■ Text section:
>> Begin

PAC: Government must ‘raise its game’ on cyber security

The government must recruit more skilled staff to handle rapidly growing threats to the country’s cyber security, the Public Accounts Committee (PAC) has said.

In its latest report, the committee said that the government has dilly-dallied over developing a co-ordinated approach to cyber security despite it being one of the top four risks to national security since 2010, as shown by well-documented breaches at Tesco and Northern Lincolnshire and Goole NHS FT.

The PAC decried the number of agencies responsible for protecting the country’s cyber security, comparing them to an ‘alphabet soup’, while government departments’ processes for reporting data breaches, especially low-level breaches, remain “inconsistent and dysfunctional”.

Meg Hillier MP, chair of the PAC, said that the government, particularly the Cabinet Office, “needs to raise its game” in informing the public sector and wider society of its “vital” role in overseeing British cyber security.

“[The government’s] approach to handling personal data breaches has been chaotic and does not inspire confidence in its ability to take swift, coordinated and effective action in the face of higher-threat attacks,” Hillier said.

“The threat of cyber-crime is ever-growing yet evidence shows Britain ranks below Brazil, South Africa and China in keeping phones and laptops secure. In this context it should concern us all that the government is struggling to ensure its security profession has the skills it needs.”

>> End

■ Data records:
>> Begin

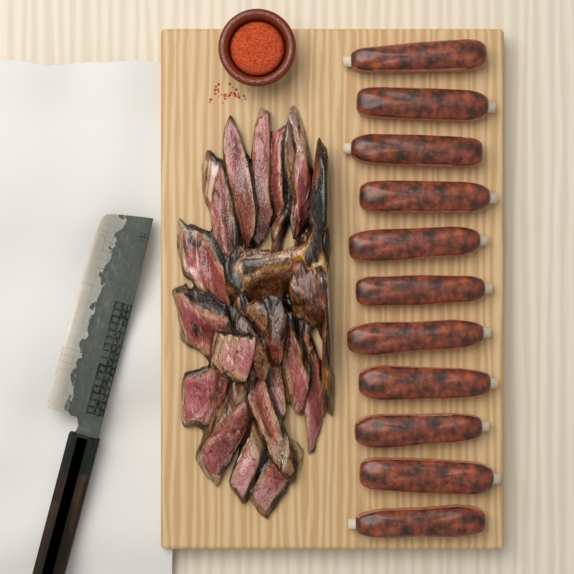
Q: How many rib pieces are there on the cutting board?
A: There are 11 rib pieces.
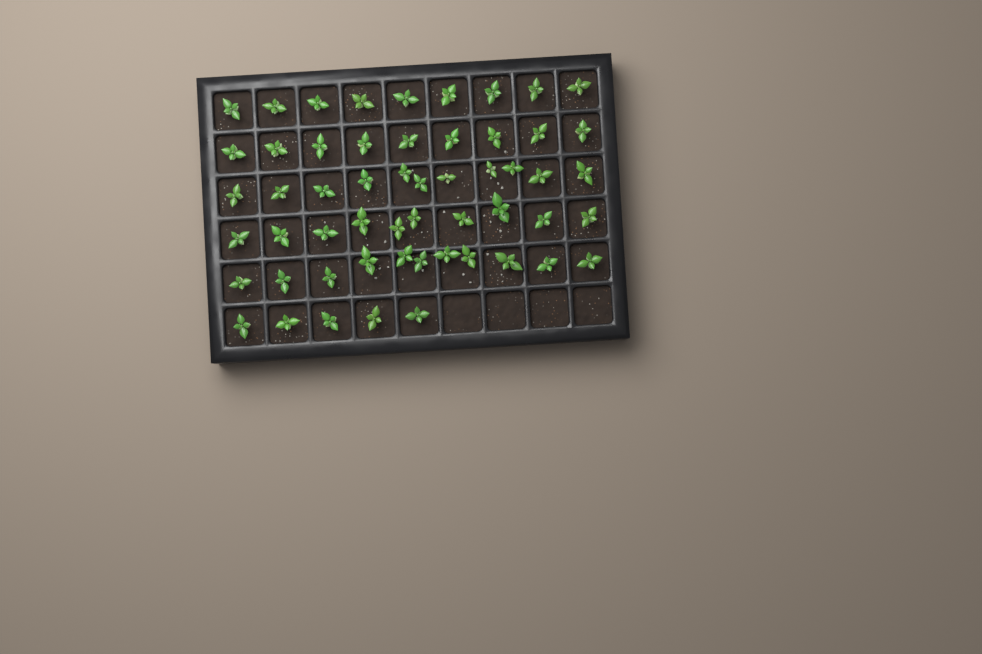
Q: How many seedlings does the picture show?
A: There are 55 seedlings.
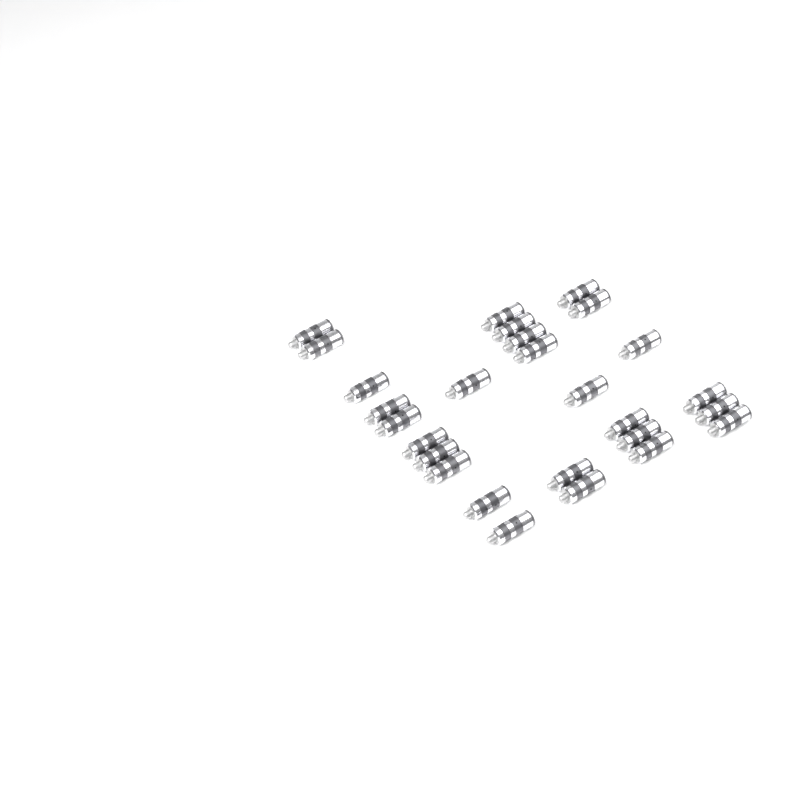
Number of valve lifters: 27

>> End

■ Things to do:
1 > Repeat word for word the passage of the cyber security article starting at "PAC: Government must" and ending at "Goole NHS FT.".
2 > Carry on writing the cyber security article from the end of its last sentence.

■ Answer set:
1 >
PAC: Government must ‘raise its game’ on cyber security

The government must recruit more skilled staff to handle rapidly growing threats to the country’s cyber security, the Public Accounts Committee (PAC) has said.

In its latest report, the committee said that the government has dilly-dallied over developing a co-ordinated approach to cyber security despite it being one of the top four risks to national security since 2010, as shown by well-documented breaches at Tesco and Northern Lincolnshire and Goole NHS FT.

2 >
The Cabinet Office’s approach to protecting information is unclear in central government, with little oversight of how well projects are performing, and places “too little emphasis” on informing and supporting service users outside of Whitehall, the PAC said.  

The committee also urged the Cabinet Office to develop a thorough plan for the National Cyber Security Centre (NCSC), the new cyber security agency announced last year, by this April, explaining who it will support, what help it will offer and how it will communicate with organisations that need it.

“Leadership from the centre is inadequate and, while the NCSC has the potential to address this, practical aspects of its role must be clarified quickly,” Hillier added.

“Government must communicate clearly to industry, institutions and the public what it is doing to maintain cyber security on their behalf and exactly how and where they can find support.”

Among the PAC’s other recommendations, the government has been advised to establish a clear approach for protecting information across the public sector.

The committee has also asked the Cabinet Office to write to it within the next six months outlining the findings from the pilot of its ‘security cluster’ initiative, which looks to share rare cyber security skills between central government staff.